All eyes on Nottinghamshire’s literary legend, D.H. Lawrence
With a new adaptation of Lady Chatterley’s Lover hitting our screens this week, now is a great time to discover more about its iconic author.
D.H. Lawrence, one of the most controversial novelists in the 20th century, was born in the small mining town of Eastwood, on the outskirts of Nottingham. And you don’t have to stray too far to find some of the places that inspired his famous novels.
With all eyes soon to be on one of our greatest literary legends, there is no better time to discover all things Lawrence in Nottinghamshire!

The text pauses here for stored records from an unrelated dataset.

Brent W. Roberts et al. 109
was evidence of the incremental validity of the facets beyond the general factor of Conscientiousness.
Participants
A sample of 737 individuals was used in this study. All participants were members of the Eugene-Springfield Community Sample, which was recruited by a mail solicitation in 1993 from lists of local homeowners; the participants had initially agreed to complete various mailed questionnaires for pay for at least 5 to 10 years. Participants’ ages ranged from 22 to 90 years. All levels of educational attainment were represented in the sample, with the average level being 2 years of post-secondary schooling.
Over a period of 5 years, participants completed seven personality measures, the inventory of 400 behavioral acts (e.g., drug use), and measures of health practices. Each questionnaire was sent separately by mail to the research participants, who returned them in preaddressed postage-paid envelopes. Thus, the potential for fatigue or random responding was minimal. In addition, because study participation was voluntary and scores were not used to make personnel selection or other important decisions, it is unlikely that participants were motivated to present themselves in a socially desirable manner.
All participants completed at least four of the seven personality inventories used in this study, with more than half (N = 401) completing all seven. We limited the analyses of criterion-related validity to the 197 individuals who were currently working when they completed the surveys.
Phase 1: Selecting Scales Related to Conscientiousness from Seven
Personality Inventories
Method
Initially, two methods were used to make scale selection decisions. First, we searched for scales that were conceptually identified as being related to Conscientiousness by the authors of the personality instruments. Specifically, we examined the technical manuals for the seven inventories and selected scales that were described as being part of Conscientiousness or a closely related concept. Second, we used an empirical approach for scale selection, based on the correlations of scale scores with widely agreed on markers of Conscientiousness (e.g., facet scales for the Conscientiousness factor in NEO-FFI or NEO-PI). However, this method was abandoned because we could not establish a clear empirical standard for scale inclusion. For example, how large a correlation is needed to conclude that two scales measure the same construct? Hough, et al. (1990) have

Top of the list for any Lawrence fan is the annual D.H. Lawrence Festival of Culture, which this year takes place from 22 August – 19 September. The events take place at the Heritage Centre in Eastwood and the surrounding area – and many of them are FREE to attend. The festival has something for all ages and one of the highlights is an exhibition entitled No Right to Exist? ‘The Rainbow’ and Other Books that Shocked, which looks at banned and controversial novels, to coincide with the 100 year anniversary of The Rainbow by D.H. Lawrence.
Take time to explore D.H. Lawrence Heritage, a multi award winning visitor attraction that celebrates the life and works of D.H. Lawrence. Here, the re-creation of the birthplace and early home of Lawrence gives a fascinating glimpse into the cramped realities of a Victorian mining family. Visitors can enjoy a guided tour to discover more about this famous writer’s working class roots and the community that influenced his life and work.
The Sun Inn
Outside you will also find the Blue Line Trail which allows you to walk in the footsteps of Lawrence, stopping by several points of interest along the way. Visitors can rest their tired legs at The Sun Inn, which features in Sons and Lovers.
Just a short drive away you will find Felley Priory & Gardens, thought to have inspired The White Peacock, with Felley Mill Farm being renamed to Strelley Mill in the novel. In Teversal, a pretty village near Sutton-in-Ashfield, you can take a walk along the landscaped trails and stop to admire Teversal Manor which is believed to be Wragby Hall in Lady Chatterley’s Lover. The trails are easily accessible from Teversal Visitor Centre.
Tune in to see a new BBC One television adaptation of Lady Chatterley’s Lover this Sunday 6 September, and then find out more about Lawrence and his inspiration at the D.H Lawrence Heritage Centre when it opens for free on 12 and 13 September as part of Heritage Open Days.